Can company improve power grid?


Since blackout, reliability is priority

By Joe Milicia
The Associated Press

CLEVELAND - If it weren't for the blackout of 2003, GridAmerica would still be operating in the shadows.

But questions that the blackout raised about the Midwest electrical grid's reliability have put a spotlight on the company.

GridAmerica is an independent transmission company formed last year to take over the interstate transmission systems of FirstEnergy Corp. and two other utilities.

Cleveland-based GridAmerica is being looked upon to help improve electricity transmission as it invests $500 million in the grid.

It will be responsible for 4 million customers, 14,000 miles of transmission lines and a 46,000 square-mile service territory in five states.

"One of the larger goals is to make the whole system more reliable," said Paul Halas, chief executive officer of GridAmerica. "Nobody knows what aspect of the system didn't go right on Aug. 14."

The Aug. 14 outage darkened homes and businesses in eight states and parts of Canada. The nation's worst blackout affected 50 million people, shut down more than 100 power plants and knocked Cleveland's water supply off line.

U.S. and Canadian investigators are focusing on failures of a power plant and lines owned by Akron-based FirstEnergy.

GridAmerica's presence won't change the electricity rates for First-Energy customers, FirstEnergy spokeswoman Ellen Raines said.

"It is probably going to be transparent to most electricity users," Raines said. "It is intended to support the retail electricity market ... to help make transactions of wholesale electricity more seamless."

GridAmerica will have three main duties: calculate the capacity of the transmission system to deliver electricity, plan and coordinate scheduled maintenance on the system and plan for long-term investments.

For-profit GridAmerica is set to take over transmission lines on Oct. 1 based on an agreement reached last year by FirstEnergy, Missouri-based Ameren and Northern Indiana Public Service Company. The utilities' service area covers parts of Ohio, Indiana, Illinois, Missouri and Pennsylvania.

FirstEnergy, Ameren and NIPSCO will continue to own the transmission system, but GridAmerica could eventually seek to buy it.

Most of GridAmerica's 45 employees are electrical engineers, many with experience working for parent company National Grid, which runs and owns the transmission system for England and Wales.

Halas has a background in law and finance, which he said is necessary because the company is so heavily governed by regulatory agencies.

GridAmerica and other ITCs emerged after the Federal Energy Regulatory Commission encouraged independent organizations to control transmission assets, rather than utilities.

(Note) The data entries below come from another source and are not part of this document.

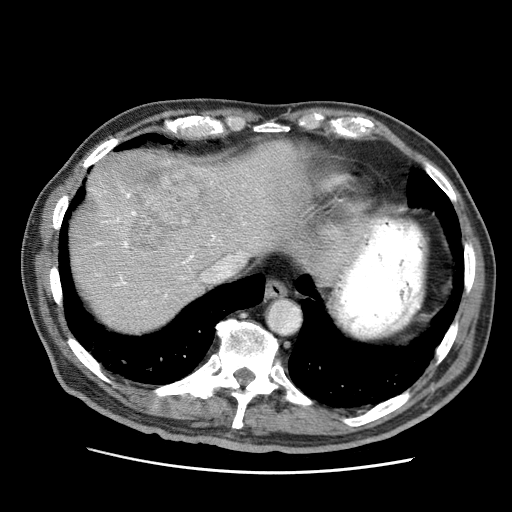
Contrast-enhanced abdominal CT (liver protocol), one axial slice; position 56 of 75 along the scan axis; reconstruction kernel STANDARD; 120 kVp; soft-tissue window (W 400 / L 40 HU); 512 × 512 image matrix, field of view 360 × 360 mm. From the clinical record (not read from this slice): diagnosis: hepatocellular carcinoma (patient treated with transarterial chemoembolisation; whether this scan precedes or follows treatment is not stated here); TNM stage (as recorded): Stage-IIIA; Child-Pugh class: A; tumour nodularity: multinodular; tumour size: 13.9 cm.
Structures marked on this image (semi-automatically segmented with operator editing):
- liver parenchyma outside the tumour (the mass and vessels are separate outlines, so this box may not span the whole liver): bounding box [x1, y1, x2, y2] px = [70, 140, 310, 330]
- mass: [84, 154, 208, 266]
- portal vein: [96, 182, 246, 303]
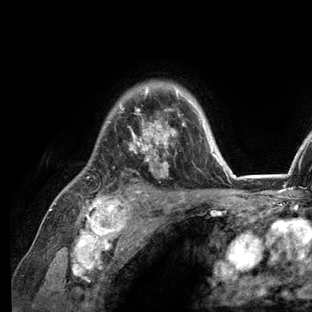
Breast MRI (dynamic contrast-enhanced), one axial slice. Position 96 of 136 along the scan axis. Cropped to one breast. Dynamic contrast-enhanced series, time point 2 of 6 at this slice position (early post-contrast). 3 T. TE 2.8 ms, TR 7.3 ms. 1.2 mm slice thickness. 312 × 312 image matrix. Female patient.
Annotated regions visible in this slice (semi-automatically segmented with operator editing):
- enhancing-tissue mask used for the functional tumour volume (all voxels passing the contrast-enhancement thresholds inside the analysis volume; usually the tumour): bounding box (x1, y1, x2, y2) in pixels: (51, 84, 236, 209)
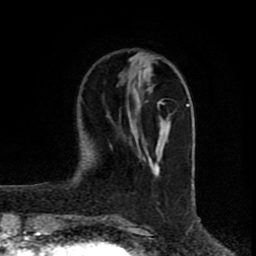
Breast MRI (dynamic contrast-enhanced), one axial slice. Slice 24 of 80 in the series (ordered by position). Cropped to one breast. Dynamic contrast-enhanced series, time point 2 of 8 at this slice position (early post-contrast). 1.5 T. TE 4.2 ms, TR 7 ms. 256 × 256 image matrix, field of view 160 × 160 mm. Female patient.
Structures marked on this image (semi-automatically segmented with operator editing):
- enhancing-tissue mask used for the functional tumour volume (all voxels passing the contrast-enhancement thresholds inside the analysis volume; usually the tumour): bounding box (x1, y1, x2, y2) in pixels: (129, 68, 170, 174)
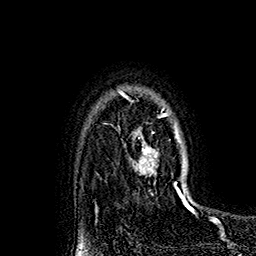
Breast MRI (dynamic contrast-enhanced), one axial slice; slice 128 of 160 in the series (ordered by position); cropped to one breast; dynamic contrast-enhanced series, time point 2 of 7 at this slice position (early post-contrast); 1.5 T; TE 2.8 ms, TR 5.4 ms; 1 mm slice thickness; 256 × 256 image matrix, field of view 180 × 180 mm. Female patient.
Outlined on this slice (semi-automatic segmentation, software-assisted and operator-edited):
- enhancing-tissue mask used for the functional tumour volume (all voxels passing the contrast-enhancement thresholds inside the analysis volume; usually the tumour): bounding box <118,89,182,193> (left, top, right, bottom; pixels)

GridAmerica will operate under the supervision of a regional transmission organization - the Midwest Independent Transmission System Operator. The nonprofit Midwest ISO covers a wider area and is responsible for regional impacts on the grid.

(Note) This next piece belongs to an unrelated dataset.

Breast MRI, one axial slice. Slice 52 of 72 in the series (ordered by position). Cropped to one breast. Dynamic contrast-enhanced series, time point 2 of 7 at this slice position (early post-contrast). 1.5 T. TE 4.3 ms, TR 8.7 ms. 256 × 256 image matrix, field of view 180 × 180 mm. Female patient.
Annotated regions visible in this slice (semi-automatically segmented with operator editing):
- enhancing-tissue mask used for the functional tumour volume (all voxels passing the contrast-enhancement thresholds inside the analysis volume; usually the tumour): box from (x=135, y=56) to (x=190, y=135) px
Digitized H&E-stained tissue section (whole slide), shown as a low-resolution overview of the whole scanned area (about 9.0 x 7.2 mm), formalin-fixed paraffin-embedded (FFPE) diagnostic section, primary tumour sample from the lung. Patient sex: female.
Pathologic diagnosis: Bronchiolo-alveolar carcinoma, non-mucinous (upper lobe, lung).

"We're encouraged that ITCs are forming and believe with them on the landscape it may encourage transmission infrastructure improvements," said Midwest ISO spokeswoman Mary Lynn Webster.

GridAmerica's only sources of revenue will be cost reimbursement from Midwest ISO and management fees from the utilities, unless it eventually buys the transmission system.

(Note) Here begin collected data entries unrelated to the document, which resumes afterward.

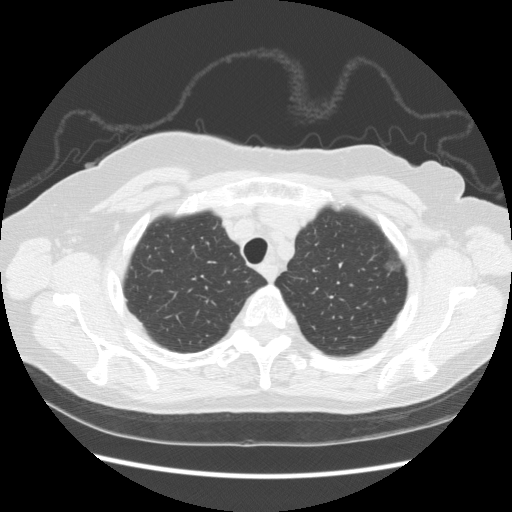
Chest CT (low-dose screening protocol), one axial image; baseline annual screen; lung window (W 1500 / L -600 HU); 2.5 mm slice thickness; standard (soft-tissue) reconstruction kernel (STANDARD); slice 31 of 247 in the series. Female participant, aged 73 years at enrolment. Former smoker at enrolment.
Expert-annotated lung lesion, bounding box [x1, y1, x2, y2] px = [371, 232, 412, 280]. The screening reader recorded 3 non-calcified nodules or masses ≥4 mm on this exam (left upper lobe, left upper lobe, left upper lobe); which of them this box marks is not recorded. Lung cancer was diagnosed 445 days after this screen: bronchiolo-alveolar adenocarcinoma, NOS, left upper lobe, well differentiated (G1), stage IA (AJCC 6th edition), 10 mm at pathology.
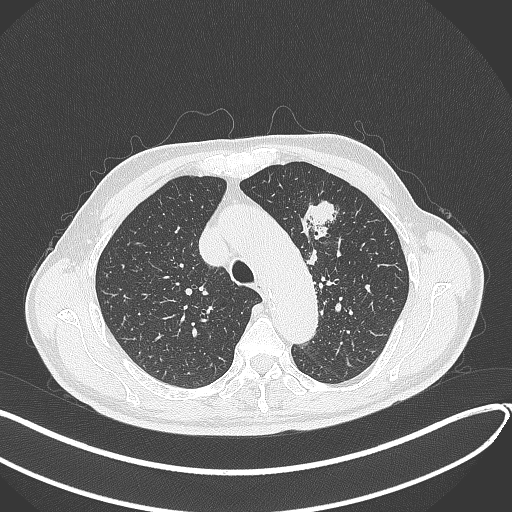
Chest CT, one axial slice; position 311 of 459 along the scan axis; reconstruction kernel B70f; lung window (W 1500 / L -600 HU); 1 mm slice thickness; 512 × 512 image matrix. Patient: male, 74 years. From the clinical record (not read from this slice): clinical TNM (as recorded): T2b N0 M1c.
Annotated regions visible in this slice (rectangle marked by the reading radiologist):
- lung tumour (recorded histology: adenocarcinoma): bounding box (x1, y1, x2, y2) in pixels: (299, 193, 345, 247)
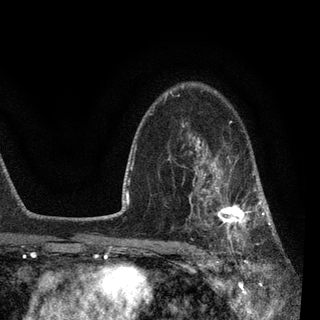
Breast MRI, one axial slice. Cropped to one breast. Dynamic contrast-enhanced series, time point 2 of 7 at this slice position (early post-contrast). 3 T. TE 2.2 ms, TR 5.4 ms. 2 mm slice thickness. 320 × 320 image matrix, field of view 187 × 187 mm. Female patient.
Annotated regions visible in this slice (semi-automatically segmented with operator editing):
- enhancing-tissue mask used for the functional tumour volume (all voxels passing the contrast-enhancement thresholds inside the analysis volume; usually the tumour): bounding box [x1, y1, x2, y2] px = [183, 139, 270, 255]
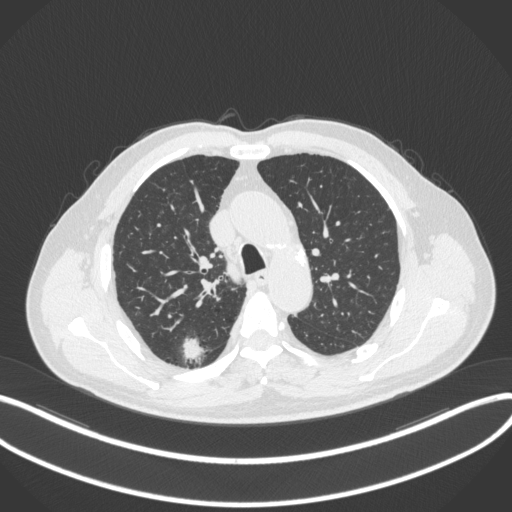
Chest CT, one axial slice; reconstruction kernel B31f; 120 kVp; lung window (W 1500 / L -600 HU); 1 mm slice thickness; 512 × 512 image matrix, field of view 400 × 400 mm. Patient: male, 69 years. From the clinical record (not read from this slice): clinical TNM (as recorded): T1b N0 M0.
Annotated regions visible in this slice (bounding box drawn by a radiologist):
- lung tumour (recorded histology: adenocarcinoma): box from (x=181, y=334) to (x=203, y=362) px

"We hope to become the owner of the transmission assets and receive the revenue that goes along with that," Halas said.

GridAmerica will earn $3.5 million a year in its first three years. Halas could not provide an estimate of what the company would make if it buys the transmission assets.

David Hughes, executive director of Citizen Power, a Pittsburgh-based utility watchdog group, said open access of transmission lines is good for the industry.

"We don't believe deregulation can work, but if there's any chance for it to work you cannot have one competitor owning the arteries of competition," Hughes said. "You need all these utilities to put transmission under independent operation."